Now, what we want to see is either a GET request to another page or a POST request that changes the page. While the tool is open, click on a page number. For a really brief moment, there will only be one request that will appear, and it's a POST method. All the other elements will quickly follow and fill the page. See below for what we're looking for.

点击上面的POST方法.它应该会弹出一个带有选项卡的子窗口.单击 Headers 选项卡.此页面列出了请求标头,几乎是另一方(例如站点)需要您提供的身份信息才能进行连接(其他人可以比我更好地解释这一点).
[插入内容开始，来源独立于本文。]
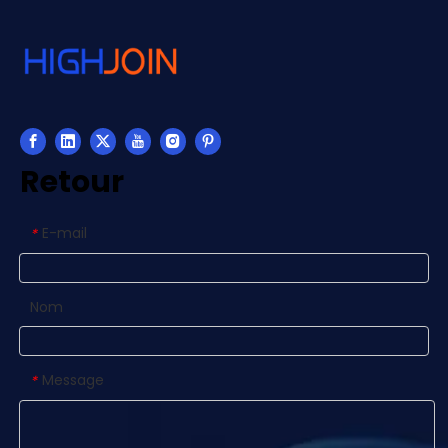
Retour
E-mail
*
Nom
Message
*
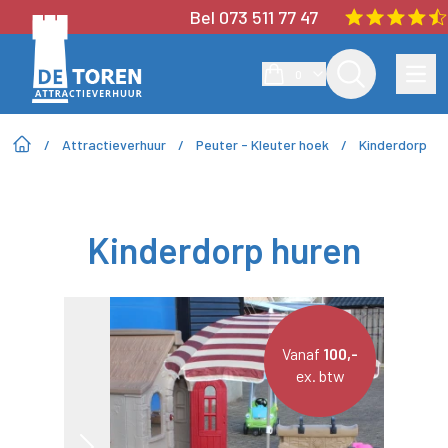
Bel 073 511 77 47
0
/
Attractieverhuur
/
Peuter - Kleuter hoek
/
Kinderdorp
Kinderdorp huren
Vanaf
100,-
ex. btw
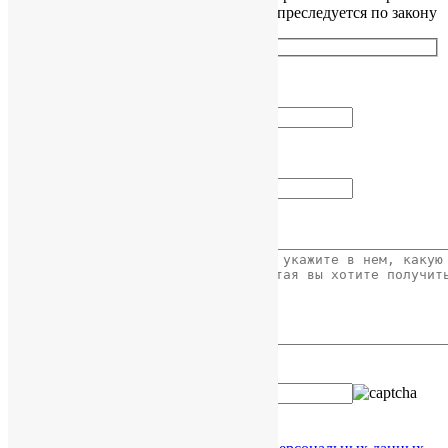
сайта без разрешения правообладателя преследуется по закону
Как вас зовут?
Ваш Email
Ваше сообщение
Введите код с картинки:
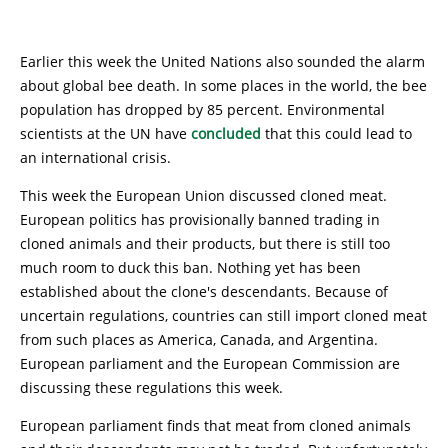
Earlier this week the United Nations also sounded the alarm
about global bee death. In some places in the world, the bee
population has dropped by 85 percent. Environmental
scientists at the UN have
concluded
that this could lead to
an international crisis.
This week the European Union discussed cloned meat.
European politics has provisionally banned trading in
cloned animals and their products, but there is still too
much room to duck this ban. Nothing yet has been
established about the clone's descendants. Because of
uncertain regulations, countries can still import cloned meat
from such places as America, Canada, and Argentina.
European parliament and the European Commission are
discussing these regulations this week.
European parliament finds that meat from cloned animals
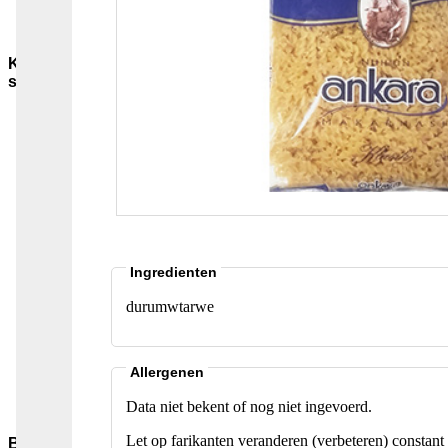
Sauzen-
overig
Kruiden-
specerijen
Bouillon-
Jus-
Zout
GC-
Kruidenmixen-
zonder-
zout
Thee
Groenten
Ingredienten
Pepers
Zaden-
durumwtarwe
en-
Pitten
Bladkruiden
Allergenen
Specerijen
Andere-
Data niet bekent of nog niet ingevoerd.
merken
Let op farikanten veranderen (verbeteren) constant 
Bakmiddelen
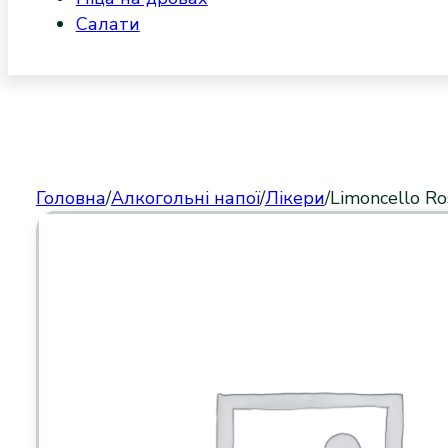
Салати
Головна
/
Алкогольні напої
/
Лікери
/
Limoncello Ros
Click on the above POST method. It should bring up a sub-window of sorts that has tabs. Click on the Headers tab. This page lists the request headers, pretty much the identification stuff that the other side (the site, for example) needs from you to be able to connect (someone else can explain this muuuch better than I do).

只要 URL 有页码、位置标记或类别等变量,通常情况下,网站就会使用查询字符串.长话短说,它类似于 SQL 查询(实际上,有时是 SQL 查询),允许站点提取您需要的信息.如果是这种情况,您可以检查请求标头中的查询字符串参数.向下滚动一点,您应该会找到它.

Whenever the URL has variables like page numbers, location markers, or categories, more often that not, the site uses query-strings. Long story made short, it's similar to an SQL query (actually, it is an SQL query, sometimes) that allows the site to pull the information you need. If this is the case, you can check the request headers for query string parameters. Scroll down a bit and you should find it.

如您所见,查询字符串参数与我们 URL 中的变量相匹配.在下方,您可以看到 Form DatapageNum: 2 在它下面.这是关键.

As you can see, the query string parameters match the variables in our URL. A little bit below, you can see Form Data with pageNum: 2 beneath it. This is the key.

POST 请求通常称为表单请求,因为这些请求是在您提交表单、登录网站等时发出的请求.基本上,几乎所有您必须提交信息的地方.大多数人没有看到的是 POST 请求有一个他们遵循的 URL.一个很好的例子是,当您登录到一个网站时,非常简短地看到您的地址栏在确定 /index.html 或类似内容之前变成了某种乱码 URL.

POST requests are more commonly known as form requests because these are the kind of requests made when you submit forms, log in to websites, etc. Basically, pretty much anything where you have to submit information. What most people don't see is that POST requests have a URL that they follow. A good example of this is when you log-in to a website and, very briefly, see your address bar morph into some sort of gibberish URL before settling on /index.html or somesuch.

以上段落的基本意思是您可以(但并非总是)将表单数据附加到您的 URL 中,它会在执行时为您执行 POST 请求.要知道您必须附加的确切字符串,请单击view source.

What the above paragraph basically means is that you can (but not always) append the form data to your URL and it will carry out the POST request for you on execution. To know the exact string you have to append, click on view source.

通过将其添加到 URL 来测试它是否有效.

Test if it works by adding it to the URL.

等等,它有效.现在,真正的挑战是:自动获取最后一页并抓取所有页面.你的代码就在那里.剩下要做的唯一事情就是获取页面数量、构建要抓取的 URL 列表并对其进行迭代.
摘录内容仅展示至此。